お前のやりたいようにやれ! 尻は私が拭いてやる!

『私も、自分がそうしたいからやってるだけだよ、カリン』


私を真っ直ぐに見詰めてそう言ってくれるアウラクレアにぐっと来てると、メロエリータも言ってきた。


「私もお前の研究がこの国の為になると思えばこそやっているのだ。これは私の勘だ。私は自らの直感に従って行動している。お前はお前のやりたいことをすればいい。それで私が不利益を被ろうとも、それは私自身の読みが甘かったというだけのことだ。お前に責任を取らせようとは思わん。


私は己の判断に責任も持てないような情けない者にはなりたくない。


カリン、やれ! お前のやりたいようにやれ! 尻は私が拭いてやる!」


『尻』って……貴族のお嬢さんがそれでいいの? とか思っちゃったけど、いまさらか。


「ありがとう、クレア、エータ……」


普通の会社経営って、もっとこう、ドライな感じなんだろうなって思う。だけどここではまだ、<会社>ってものがまだ一般的じゃなくて、人間的な結び付きが強いのかもしれない。でも私にとってはそれがすごくありがたかった。


私自身が性根の部分がすごくドライで冷酷で冷淡な人間だから、そういうのをアウラクレアとメロエリータが補ってくれてるとも感じるんだ。奴隷のことを案じてるのも、本質が薄情な自分を自覚してることの裏返しだと思う。そういう自分が嫌なんだ。


私は、向こうにいた時も、結局はたくさんの人達に助けられて生きてきた。私一人の力なんかじゃない。だからここでもたくさんの人達に助けられて生きていく。その恩に、私にできることで報いていきたい。


会社の方を頑張りつつも魔法使いとしての仕事も疎かにしないようにしてるのは、そういう意味もある。


その<魔法使いとしての仕事>の一つに、最近、<終末医療>も加わった。人生の終焉を迎えようとしてる人が安らかに最期を迎えられるよう、痛みや苦しみを和らげてあげるんだ。

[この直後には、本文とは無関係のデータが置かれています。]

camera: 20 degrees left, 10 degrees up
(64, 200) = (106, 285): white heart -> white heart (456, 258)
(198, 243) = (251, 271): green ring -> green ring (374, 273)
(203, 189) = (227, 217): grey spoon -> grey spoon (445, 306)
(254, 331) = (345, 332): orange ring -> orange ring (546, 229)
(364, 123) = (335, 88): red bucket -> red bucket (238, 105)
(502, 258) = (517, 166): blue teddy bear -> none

人間の体内にいる微生物に働きかけることで苦痛を和らげ、穏やかな表情で眠れるようにできるようになった。


微生物の働きについて研究してた時に気付いた効果だ。微生物が神経を麻痺させたり、刺激が神経に伝わる前にブロックしたりするという形で苦痛を和らげることができた。


ただこれは、使い方を誤まると、本人が命の危険に晒されてることにも気付かないうちに死に至る可能性さえある諸刃の剣だということにも私は気付いてた。


だから正直、安易に他人には教えない方がいいとも思った。


こういう風に、魔法にも良い面や恐ろしい面があるのを毎日のように実感する。


メロエリータはそのことを知ってる筈だった。それなのに私に対して『やりたいようにやれ』と言ってのける胆力に、改めて感服するのだった。